AOC (Atlantic-Oceania-Caribbean) Reference Centre for Neuromuscular Disorders, Paediatric Clinical Research Unit/Paediatric Multi-Thematic Module CIC 1436, Neuropaediatric Department, Toulouse University Hospital, Toulouse, France.
Pediatric Clinical Research Unit, Pediatric Plurithematic Module, CIC 1436, Toulouse, France.
Orphanet J Rare Dis. 2022 Jul 29;17(1):300. doi: 10.1186/s13023-022-02455-x.
ANCHOVY was a global, multicenter, chart-review study that aimed to describe the natural history of Type 1 spinal muscular atrophy (SMA) from a broad geographical area and provide further contextualization of results from the FIREFISH (NCT02913482) interventional study of risdiplam treatment in Type 1 SMA.

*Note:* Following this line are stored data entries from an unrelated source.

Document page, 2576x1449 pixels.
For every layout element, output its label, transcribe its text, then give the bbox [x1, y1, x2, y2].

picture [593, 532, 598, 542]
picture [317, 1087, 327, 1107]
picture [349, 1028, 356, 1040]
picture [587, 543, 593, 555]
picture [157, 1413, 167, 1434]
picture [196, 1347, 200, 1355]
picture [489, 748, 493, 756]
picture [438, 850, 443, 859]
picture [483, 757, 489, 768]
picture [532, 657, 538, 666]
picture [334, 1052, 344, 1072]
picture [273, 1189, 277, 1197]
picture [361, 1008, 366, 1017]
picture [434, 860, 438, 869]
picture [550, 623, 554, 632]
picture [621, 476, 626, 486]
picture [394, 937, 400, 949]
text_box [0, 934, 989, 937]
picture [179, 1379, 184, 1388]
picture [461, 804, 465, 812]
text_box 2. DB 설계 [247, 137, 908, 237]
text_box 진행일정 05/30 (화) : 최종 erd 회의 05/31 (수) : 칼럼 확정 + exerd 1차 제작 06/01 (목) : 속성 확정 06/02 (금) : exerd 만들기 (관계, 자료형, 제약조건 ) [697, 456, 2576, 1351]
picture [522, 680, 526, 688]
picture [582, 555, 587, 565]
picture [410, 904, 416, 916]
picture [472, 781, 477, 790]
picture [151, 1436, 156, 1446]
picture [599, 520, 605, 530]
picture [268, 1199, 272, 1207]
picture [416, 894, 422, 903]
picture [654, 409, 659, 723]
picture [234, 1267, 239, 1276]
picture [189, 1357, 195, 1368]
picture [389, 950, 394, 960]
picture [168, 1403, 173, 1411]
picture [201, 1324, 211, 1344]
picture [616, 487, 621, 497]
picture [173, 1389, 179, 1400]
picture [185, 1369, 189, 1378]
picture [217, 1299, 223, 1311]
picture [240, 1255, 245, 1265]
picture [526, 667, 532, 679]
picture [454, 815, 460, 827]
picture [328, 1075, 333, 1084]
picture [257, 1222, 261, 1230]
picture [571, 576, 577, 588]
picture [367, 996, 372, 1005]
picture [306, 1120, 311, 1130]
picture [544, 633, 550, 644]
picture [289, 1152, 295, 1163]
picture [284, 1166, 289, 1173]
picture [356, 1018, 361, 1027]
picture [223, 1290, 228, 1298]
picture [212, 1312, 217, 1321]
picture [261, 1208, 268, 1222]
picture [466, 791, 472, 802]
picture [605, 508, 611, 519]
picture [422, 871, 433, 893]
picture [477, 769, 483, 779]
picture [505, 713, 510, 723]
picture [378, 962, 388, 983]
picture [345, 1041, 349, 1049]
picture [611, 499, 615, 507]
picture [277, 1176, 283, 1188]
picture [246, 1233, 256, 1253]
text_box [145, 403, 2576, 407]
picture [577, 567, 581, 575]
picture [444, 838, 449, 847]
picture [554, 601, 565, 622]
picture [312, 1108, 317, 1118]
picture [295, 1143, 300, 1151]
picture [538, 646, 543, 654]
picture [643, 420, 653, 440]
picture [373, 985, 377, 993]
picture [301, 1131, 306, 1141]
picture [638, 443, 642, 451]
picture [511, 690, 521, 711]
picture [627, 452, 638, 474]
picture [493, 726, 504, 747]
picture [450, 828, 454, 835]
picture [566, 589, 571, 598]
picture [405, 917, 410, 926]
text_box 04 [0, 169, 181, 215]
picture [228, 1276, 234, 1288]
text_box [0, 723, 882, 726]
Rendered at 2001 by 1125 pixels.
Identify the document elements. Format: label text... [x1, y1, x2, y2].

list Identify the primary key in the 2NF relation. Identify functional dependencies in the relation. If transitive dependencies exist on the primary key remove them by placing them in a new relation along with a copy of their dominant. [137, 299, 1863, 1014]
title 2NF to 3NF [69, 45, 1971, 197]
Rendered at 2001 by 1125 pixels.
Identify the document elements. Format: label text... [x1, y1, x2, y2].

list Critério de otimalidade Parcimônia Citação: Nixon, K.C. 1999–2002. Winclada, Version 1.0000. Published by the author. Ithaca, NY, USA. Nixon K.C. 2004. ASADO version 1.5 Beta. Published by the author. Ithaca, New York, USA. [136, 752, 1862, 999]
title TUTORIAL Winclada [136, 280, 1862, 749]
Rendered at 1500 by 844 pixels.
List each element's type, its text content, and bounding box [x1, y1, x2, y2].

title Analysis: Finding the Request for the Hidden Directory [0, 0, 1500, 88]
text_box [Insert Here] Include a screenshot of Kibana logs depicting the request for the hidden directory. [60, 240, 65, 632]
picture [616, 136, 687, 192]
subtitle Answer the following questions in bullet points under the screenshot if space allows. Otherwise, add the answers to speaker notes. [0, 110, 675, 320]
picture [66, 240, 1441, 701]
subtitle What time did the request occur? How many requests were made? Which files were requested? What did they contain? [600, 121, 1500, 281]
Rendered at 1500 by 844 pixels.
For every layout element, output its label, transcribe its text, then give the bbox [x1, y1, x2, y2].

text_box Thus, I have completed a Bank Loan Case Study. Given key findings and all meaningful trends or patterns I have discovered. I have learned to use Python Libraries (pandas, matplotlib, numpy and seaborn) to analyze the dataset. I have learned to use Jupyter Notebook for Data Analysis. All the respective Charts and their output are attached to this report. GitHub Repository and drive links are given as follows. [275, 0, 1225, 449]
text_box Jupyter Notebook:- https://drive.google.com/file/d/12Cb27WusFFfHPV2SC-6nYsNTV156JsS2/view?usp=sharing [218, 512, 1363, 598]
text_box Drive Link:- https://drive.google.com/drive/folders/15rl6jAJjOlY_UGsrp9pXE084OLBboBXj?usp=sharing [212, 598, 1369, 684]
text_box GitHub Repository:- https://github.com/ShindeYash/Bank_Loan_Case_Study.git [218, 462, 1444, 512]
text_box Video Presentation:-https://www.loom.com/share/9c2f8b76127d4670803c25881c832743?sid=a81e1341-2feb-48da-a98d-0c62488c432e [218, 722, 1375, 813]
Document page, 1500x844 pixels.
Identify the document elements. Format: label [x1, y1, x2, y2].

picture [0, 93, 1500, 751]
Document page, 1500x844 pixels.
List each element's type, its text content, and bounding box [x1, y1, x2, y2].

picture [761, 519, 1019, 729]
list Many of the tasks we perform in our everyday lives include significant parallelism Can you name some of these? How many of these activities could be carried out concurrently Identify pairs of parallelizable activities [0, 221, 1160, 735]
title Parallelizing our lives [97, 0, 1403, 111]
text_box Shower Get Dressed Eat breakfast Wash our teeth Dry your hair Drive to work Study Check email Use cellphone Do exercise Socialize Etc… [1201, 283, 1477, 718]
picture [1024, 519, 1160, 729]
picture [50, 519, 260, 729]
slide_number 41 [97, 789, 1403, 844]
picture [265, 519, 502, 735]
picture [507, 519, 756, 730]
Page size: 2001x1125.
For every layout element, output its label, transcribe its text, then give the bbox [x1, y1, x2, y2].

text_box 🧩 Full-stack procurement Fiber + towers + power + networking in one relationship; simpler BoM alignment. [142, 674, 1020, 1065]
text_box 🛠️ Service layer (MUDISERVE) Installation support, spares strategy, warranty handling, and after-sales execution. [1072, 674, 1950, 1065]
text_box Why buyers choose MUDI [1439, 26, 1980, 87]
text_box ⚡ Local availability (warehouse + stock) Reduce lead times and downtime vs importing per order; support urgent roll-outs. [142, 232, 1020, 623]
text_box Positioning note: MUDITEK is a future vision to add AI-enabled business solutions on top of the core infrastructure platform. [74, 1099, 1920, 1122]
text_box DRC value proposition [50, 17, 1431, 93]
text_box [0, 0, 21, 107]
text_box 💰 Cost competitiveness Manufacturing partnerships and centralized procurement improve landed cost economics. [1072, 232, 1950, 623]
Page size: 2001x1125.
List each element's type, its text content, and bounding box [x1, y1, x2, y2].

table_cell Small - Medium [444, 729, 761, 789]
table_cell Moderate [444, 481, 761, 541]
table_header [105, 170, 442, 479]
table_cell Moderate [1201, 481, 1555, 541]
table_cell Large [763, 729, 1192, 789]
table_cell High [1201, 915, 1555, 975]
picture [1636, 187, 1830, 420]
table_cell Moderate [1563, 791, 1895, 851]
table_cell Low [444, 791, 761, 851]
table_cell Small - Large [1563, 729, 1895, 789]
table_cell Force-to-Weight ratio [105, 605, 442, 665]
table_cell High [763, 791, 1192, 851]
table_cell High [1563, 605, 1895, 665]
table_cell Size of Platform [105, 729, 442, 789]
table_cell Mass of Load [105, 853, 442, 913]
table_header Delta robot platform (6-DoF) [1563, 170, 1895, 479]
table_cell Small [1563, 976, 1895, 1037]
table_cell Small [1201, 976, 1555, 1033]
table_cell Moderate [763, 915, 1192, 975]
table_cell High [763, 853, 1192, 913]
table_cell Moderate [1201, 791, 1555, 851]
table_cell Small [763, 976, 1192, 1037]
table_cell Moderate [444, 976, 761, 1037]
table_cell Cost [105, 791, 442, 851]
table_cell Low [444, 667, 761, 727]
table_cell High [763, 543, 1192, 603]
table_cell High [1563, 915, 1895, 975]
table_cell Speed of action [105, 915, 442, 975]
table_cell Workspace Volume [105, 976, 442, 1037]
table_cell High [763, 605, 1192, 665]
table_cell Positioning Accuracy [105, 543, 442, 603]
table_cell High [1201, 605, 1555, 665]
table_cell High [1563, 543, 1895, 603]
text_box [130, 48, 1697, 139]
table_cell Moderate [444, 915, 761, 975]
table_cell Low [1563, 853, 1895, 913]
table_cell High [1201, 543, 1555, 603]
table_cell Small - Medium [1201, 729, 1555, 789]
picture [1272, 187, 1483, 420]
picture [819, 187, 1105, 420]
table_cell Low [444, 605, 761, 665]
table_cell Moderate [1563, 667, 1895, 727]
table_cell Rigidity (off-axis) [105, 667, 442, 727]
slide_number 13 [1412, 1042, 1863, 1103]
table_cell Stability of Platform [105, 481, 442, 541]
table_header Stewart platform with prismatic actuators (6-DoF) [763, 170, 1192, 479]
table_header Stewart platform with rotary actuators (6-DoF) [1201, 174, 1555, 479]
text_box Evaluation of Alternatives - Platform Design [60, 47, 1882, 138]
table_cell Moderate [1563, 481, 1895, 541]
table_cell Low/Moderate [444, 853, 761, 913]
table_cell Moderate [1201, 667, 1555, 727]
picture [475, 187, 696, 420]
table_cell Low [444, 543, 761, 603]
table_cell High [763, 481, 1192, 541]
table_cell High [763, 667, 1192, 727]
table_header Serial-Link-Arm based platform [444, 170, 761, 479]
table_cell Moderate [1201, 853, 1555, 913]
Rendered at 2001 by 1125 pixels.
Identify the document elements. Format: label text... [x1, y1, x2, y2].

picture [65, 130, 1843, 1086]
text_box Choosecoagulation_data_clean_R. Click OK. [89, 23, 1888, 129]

Data were extracted from medical records of patients with first symptoms attributable to Type 1 SMA between 28 days and 3 months of age, genetic confirmation of SMA, and confirmed survival of motor neuron 2 copy number of two or unknown. The study period started on 1 January 2008 for all sites; study end dates were site-specific due to local treatment availabilities. Primary endpoints were time to death and/or permanent ventilation and proportion of patients achieving motor milestones. Secondary endpoints included time to initiation of respiratory and feeding support.
Data for 60 patients from nine countries across Asia, Europe and North and South America were analyzed. The median age (interquartile range [IQR]) for reaching death or permanent ventilation was ~ 7.3 (5.9-10.5) months. The median age (IQR) at permanent ventilation was ~ 12.7 (6.9-16.4) months and at death was ~ 41.2 (7.3-not applicable) months. No patients were able to sit without support or achieved any level of crawling, standing or walking.
Findings from ANCHOVY were consistent with published natural history data on Type 1 SMA demonstrating the disease's devastating course, which markedly differed from risdiplam-treated infants (FIREFISH Part 2). The results provide meaningful additions to the literature, including a broader geographical representation.
凤尾鱼是一项全球性、多中心的病历回顾研究,旨在从广泛的地理区域描述 1 型脊髓性肌萎缩症(SMA)的自然病史,并进一步说明 risdiplam 治疗 1 型 SMA 的 FIREFISH(NCT02913482)干预研究结果。
从 28 天至 3 个月龄归因于 1 型 SMA 的首次症状、SMA 的基因确认以及运动神经元 2 拷贝数为两个或未知的存活患者的病历中提取数据。所有地点的研究期均始于 2008 年 1 月 1 日;由于当地治疗的可获得性,研究结束日期因地点而异。主要终点为死亡和/或永久性通气的时间以及达到运动里程碑的患者比例。次要终点包括开始呼吸和喂养支持的时间。
对来自亚洲、欧洲以及北美和南美 9 个国家的 60 名患者的数据进行了分析。达到死亡或永久性通气的中位年龄(四分位距 [IQR])为7.3(5.9-10.5)个月。永久性通气的中位年龄(IQR)为12.7(6.9-16.4)个月,死亡的中位年龄(IQR)为~41.2(7.3-不适用)个月。没有患者能够不借助支撑物坐立,也没有患者能够爬行、站立或行走。
凤尾鱼的研究结果与已发表的 1 型 SMA 自然病史数据一致,表明该疾病的病程具有破坏性,与接受 risdiplam 治疗的婴儿(FIREFISH 第 2 部分)明显不同。这些结果为文献提供了有意义的补充,包括更广泛的地理代表性。